I liked that because it highlights something for me that I feel is a very significant problem in the Church today. Christians sort of generally want to have an answer for the Muslim, Mormon, Hindu, or whoever -- a set of memorable apologetical one-liners to throw into the faces of people from other faiths who may come across our paths. But we don't really want to get our hands dirty. We want a quick and compelling (to us) presentation or pamphlet. We don't want a Hindu friend. We don't want a relationship with a neighbor. But we have been called to love. And . . .
"Love is costly. Out of love, something may be offered to a recipient for nothing, but that is not the same as saying it didn't cost the giver anything. It may cost everything. Yet when it comes to the issue of witnessing to people of other faiths, we seem to be looking for methods that cost us nothing."
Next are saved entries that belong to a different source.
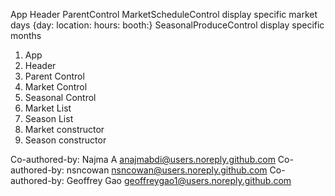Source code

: 

App
  Header
  ParentControl
    MarketScheduleControl 
      display specific market days
        {day: 
        location:
        hours: 
        booth:} 
    SeasonalProduceControl
      display specific months

1. App
2. Header
3. Parent Control
4. Market Control
5. Seasonal Control
6. Market List
7. Season List
8. Market constructor
9. Season constructor

Co-authored-by: Najma A <anajmabdi@users.noreply.github.com>
Co-authored-by: nsncowan <nsncowan@users.noreply.github.com>
Co-authored-by: Geoffrey Gao <geoffreygao1@users.noreply.github.com>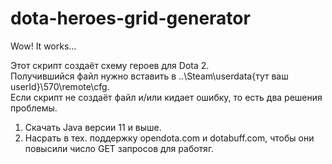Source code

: # dota-heroes-grid-generator
Wow! It works...

Этот скрипт создаёт схему героев для Dota 2.  
Получившийся файл нужно вставить в ..\Steam\userdata\{тут ваш userId}\570\remote\cfg.  
Если скрипт не создаёт файл и/или кидает ошибку, то есть два решения проблемы.
1. Скачать Java версии 11 и выше.
2. Насрать в тех. поддержку opendota.com и dotabuff.com, чтобы они повысили число GET запросов для работяг.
These words by Michael Ramsden in his article "Bearing Witness to the Love of Christ with People of Other Faiths" are right on. I recently heard of something in a church not too far away from where I live that made me so happy. It was something like this -- their pastor had begun a series on Islam and Muslims. No doubt a study designed to help equip the members of that church to have meaningful and effective encounters with their Muslims coworkers and neighbors. But, you know, such studies are a dime a dozen in evangelical churches. And very often, the only thing that happens is that the Christians walk away with a feeling of renewed confidence (and sometime arrogance) in the truthfulness of their religion over against the particular cult or world religion featured in the study. But something totally different happened in the church I'm talking about. Something kind of cool.
As I heard the story, some of the members of the church spoke with the pastor at the conclusion of the study. They said basically that while they appreciated the study on Islam and Muslims, the reality was that most of them had coworkers, neighbors and friends who were not Muslims but Hindus. And they said something like, "Pastor can you equip us to share the love of Christ with the Hindus in our lives?" And the pastor said, "Yes."
That's so good, so pure in my mind. Because the church members there could have just filed that study away someplace and continued to be unengaged with the global mission field around them. But they refused. They have begun to choose the hard path of love, relationship, dialog, understanding, incarnation, death.
Let me remind you again of this important call to repentance issued by the Lausanne Theology Working Group:
“We need to repent of approaches to people of other faiths that reject or denounce their existing religion as wholly evil or satanic, with no effort to understand, critique and learn, and to discern through genuine encounter, friendship and patient dialogue where there may be bridges for the gospel” (p. 28, full version)."
So, I want to simply echo the question that Ramsden has asked in his paper. When it comes to sharing the love of Christ to people of other faiths, are we prepared for the cost? It will cost us everything. Sadly, most Christians are not ready to pay that kind of price. Are you?